Below is a reference for the major classes and functions within this module.

It is split into two main sections:

  • The Message and Field section (which uses the message and fields modules) handles constructing messages.
  • The Marshal module handles translating between internal protocol buffer instances and idiomatic equivalents.

Message and Field

class proto.message.Message(mapping=None, **kwargs)[source]

The abstract base class for a message.

Parameters:
  • mapping (Union[dict, Message]) – A dictionary or message to be used to determine the values for this message.
  • kwargs (dict) – Keys and values corresponding to the fields of the message.
classmethod pb(obj=None, *, coerce: bool = False)

Return the underlying protobuf Message class or instance.

Parameters:
  • obj – If provided, and an instance of cls, return the underlying protobuf instance.
  • coerce (bool) – If provided, will attempt to coerce obj to cls if it is not already an instance.
classmethod serialize(instance) → bytes

Return the serialized proto.

Parameters:instance – An instance of this message type, or something compatible (accepted by the type’s constructor).
Returns:The serialized representation of the protocol buffer.
Return type:bytes
classmethod deserialize(payload: bytes) → proto.message.Message

Given a serialized proto, deserialize it into a Message instance.

Parameters:payload (bytes) – The serialized proto.
Returns:An instance of the message class against which this method was called.
Return type:Message
class proto.fields.Field(proto_type, *, number: int, message=None, enum=None, oneof: str = None, json_name: str = None)[source]

A representation of a type of field in protocol buffers.

descriptor

Return the descriptor for the field.

name

Return the name of the field.

package

Return the package of the field.

pb_type

Return the composite type of the field, or None for primitives.
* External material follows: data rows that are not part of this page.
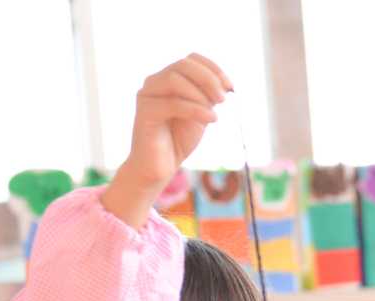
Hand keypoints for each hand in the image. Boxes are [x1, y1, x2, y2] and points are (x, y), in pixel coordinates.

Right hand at [102, 53, 231, 228]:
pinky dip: (195, 109)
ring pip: (174, 78)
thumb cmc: (179, 140)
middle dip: (208, 79)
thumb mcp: (200, 113)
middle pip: (182, 64)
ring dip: (201, 93)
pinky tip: (210, 120)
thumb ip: (208, 97)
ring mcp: (147, 95)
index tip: (230, 86)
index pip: (191, 59)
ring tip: (216, 112)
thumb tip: (224, 84)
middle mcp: (155, 82)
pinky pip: (171, 103)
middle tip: (224, 99)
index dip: (213, 68)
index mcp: (169, 78)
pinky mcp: (144, 112)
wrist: (159, 167)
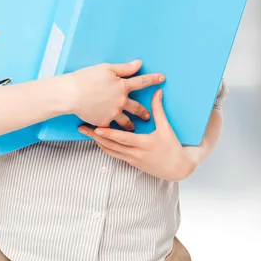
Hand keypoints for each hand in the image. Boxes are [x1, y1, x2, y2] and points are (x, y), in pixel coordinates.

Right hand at [65, 60, 165, 130]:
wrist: (71, 94)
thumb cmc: (86, 78)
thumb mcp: (106, 68)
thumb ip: (124, 68)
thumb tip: (138, 64)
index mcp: (122, 86)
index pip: (142, 81)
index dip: (153, 79)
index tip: (162, 78)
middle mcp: (121, 101)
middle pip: (137, 107)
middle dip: (143, 111)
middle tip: (147, 115)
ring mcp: (113, 113)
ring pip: (126, 122)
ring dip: (130, 124)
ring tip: (132, 127)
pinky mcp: (103, 122)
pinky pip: (111, 128)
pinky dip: (113, 130)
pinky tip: (114, 134)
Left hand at [78, 89, 199, 180]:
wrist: (177, 168)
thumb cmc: (172, 148)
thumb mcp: (166, 128)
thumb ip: (159, 110)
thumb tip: (157, 92)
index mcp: (144, 144)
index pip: (122, 139)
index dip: (109, 133)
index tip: (97, 127)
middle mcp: (135, 154)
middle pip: (111, 146)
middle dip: (95, 137)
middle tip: (83, 128)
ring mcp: (132, 159)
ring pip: (110, 151)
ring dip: (97, 142)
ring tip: (86, 132)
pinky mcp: (131, 162)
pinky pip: (114, 154)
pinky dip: (105, 147)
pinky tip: (98, 140)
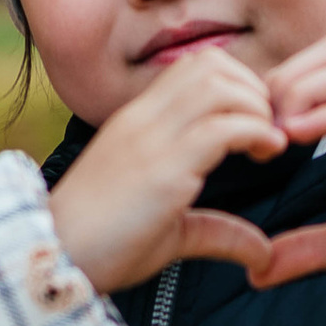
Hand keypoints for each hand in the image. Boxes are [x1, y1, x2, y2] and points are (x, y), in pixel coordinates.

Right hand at [47, 46, 283, 291]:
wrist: (54, 261)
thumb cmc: (103, 249)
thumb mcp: (171, 234)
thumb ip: (217, 231)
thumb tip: (263, 255)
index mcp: (139, 123)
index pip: (195, 68)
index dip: (240, 86)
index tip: (259, 127)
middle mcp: (144, 120)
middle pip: (212, 64)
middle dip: (254, 89)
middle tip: (271, 132)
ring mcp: (151, 140)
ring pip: (220, 85)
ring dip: (257, 107)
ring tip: (268, 144)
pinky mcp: (163, 169)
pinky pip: (223, 126)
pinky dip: (257, 131)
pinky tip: (267, 153)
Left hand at [182, 38, 325, 296]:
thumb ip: (304, 250)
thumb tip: (255, 272)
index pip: (320, 69)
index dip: (279, 88)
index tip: (253, 132)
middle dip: (286, 78)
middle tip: (260, 126)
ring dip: (300, 89)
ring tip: (276, 132)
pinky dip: (323, 116)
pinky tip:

class proto.fields.MapField(key_type, value_type, *, number: int, message=None, enum=None)[source]

A representation of a map field in protocol buffers.

class proto.fields.RepeatedField(proto_type, *, number: int, message=None, enum=None)[source]

A representation of a repeated field in protocol buffers.

Marshal

class proto.marshal.Marshal(*, name: str)[source]

The translator between protocol buffer and Python instances.

The bulk of the implementation is in BaseMarshal. This class adds identity tracking: multiple instantiations of Marshal with the same name will provide the same instance.